■ **WORK ITEM**: Which of the lines in the listing that follows hold "сетка"? Pull each one out.

■ **EXERCISE DATA**:
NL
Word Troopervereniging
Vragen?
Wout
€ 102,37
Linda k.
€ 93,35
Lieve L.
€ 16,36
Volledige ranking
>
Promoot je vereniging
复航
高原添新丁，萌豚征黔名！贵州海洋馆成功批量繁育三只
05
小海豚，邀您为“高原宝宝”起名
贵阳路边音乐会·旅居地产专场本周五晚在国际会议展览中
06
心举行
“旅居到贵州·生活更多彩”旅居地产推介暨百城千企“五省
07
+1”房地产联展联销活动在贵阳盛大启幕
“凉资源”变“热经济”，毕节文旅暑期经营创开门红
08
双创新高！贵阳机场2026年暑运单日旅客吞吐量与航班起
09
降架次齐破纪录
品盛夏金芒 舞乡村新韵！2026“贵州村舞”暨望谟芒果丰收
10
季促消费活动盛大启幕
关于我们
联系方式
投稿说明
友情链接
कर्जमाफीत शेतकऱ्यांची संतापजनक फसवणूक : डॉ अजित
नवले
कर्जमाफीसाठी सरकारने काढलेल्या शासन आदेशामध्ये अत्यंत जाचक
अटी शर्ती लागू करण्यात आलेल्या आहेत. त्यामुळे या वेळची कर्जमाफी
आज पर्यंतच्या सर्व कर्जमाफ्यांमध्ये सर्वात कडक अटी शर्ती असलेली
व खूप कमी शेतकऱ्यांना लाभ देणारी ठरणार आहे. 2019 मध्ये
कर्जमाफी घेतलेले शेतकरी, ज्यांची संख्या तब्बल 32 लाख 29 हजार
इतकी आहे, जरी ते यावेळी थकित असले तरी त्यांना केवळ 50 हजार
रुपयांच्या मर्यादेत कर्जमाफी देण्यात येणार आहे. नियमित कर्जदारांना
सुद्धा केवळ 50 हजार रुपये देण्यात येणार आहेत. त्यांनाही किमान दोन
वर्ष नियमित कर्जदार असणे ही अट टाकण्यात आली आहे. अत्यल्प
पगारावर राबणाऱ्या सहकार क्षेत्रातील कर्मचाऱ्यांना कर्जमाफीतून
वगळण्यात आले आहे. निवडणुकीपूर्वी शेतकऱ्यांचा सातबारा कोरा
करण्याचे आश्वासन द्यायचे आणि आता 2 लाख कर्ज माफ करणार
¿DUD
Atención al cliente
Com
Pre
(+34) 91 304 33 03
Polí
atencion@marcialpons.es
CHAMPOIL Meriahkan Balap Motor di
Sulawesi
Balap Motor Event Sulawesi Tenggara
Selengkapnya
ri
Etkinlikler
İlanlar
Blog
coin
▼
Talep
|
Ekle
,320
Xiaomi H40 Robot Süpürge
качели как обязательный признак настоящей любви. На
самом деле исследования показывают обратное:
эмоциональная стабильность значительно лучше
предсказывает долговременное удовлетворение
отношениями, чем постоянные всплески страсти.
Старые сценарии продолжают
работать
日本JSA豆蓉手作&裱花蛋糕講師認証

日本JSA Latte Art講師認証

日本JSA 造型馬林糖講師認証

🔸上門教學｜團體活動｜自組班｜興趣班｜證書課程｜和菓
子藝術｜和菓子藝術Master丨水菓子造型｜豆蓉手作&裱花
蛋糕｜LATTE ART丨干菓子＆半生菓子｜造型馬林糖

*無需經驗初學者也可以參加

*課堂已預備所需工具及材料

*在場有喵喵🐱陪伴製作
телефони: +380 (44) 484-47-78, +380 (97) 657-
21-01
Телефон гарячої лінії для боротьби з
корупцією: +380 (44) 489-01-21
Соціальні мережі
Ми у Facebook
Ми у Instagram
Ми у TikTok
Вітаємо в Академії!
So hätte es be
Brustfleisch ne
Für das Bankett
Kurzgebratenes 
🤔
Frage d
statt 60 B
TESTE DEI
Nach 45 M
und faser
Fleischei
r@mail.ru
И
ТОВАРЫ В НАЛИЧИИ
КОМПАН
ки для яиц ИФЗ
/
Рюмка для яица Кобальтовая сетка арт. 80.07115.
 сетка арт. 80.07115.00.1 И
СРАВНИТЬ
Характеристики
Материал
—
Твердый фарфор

■ **EXERCISE SOLUTION**:
Рюмка для яица Кобальтовая сетка арт. 80.07115.
 сетка арт. 80.07115.00.1 И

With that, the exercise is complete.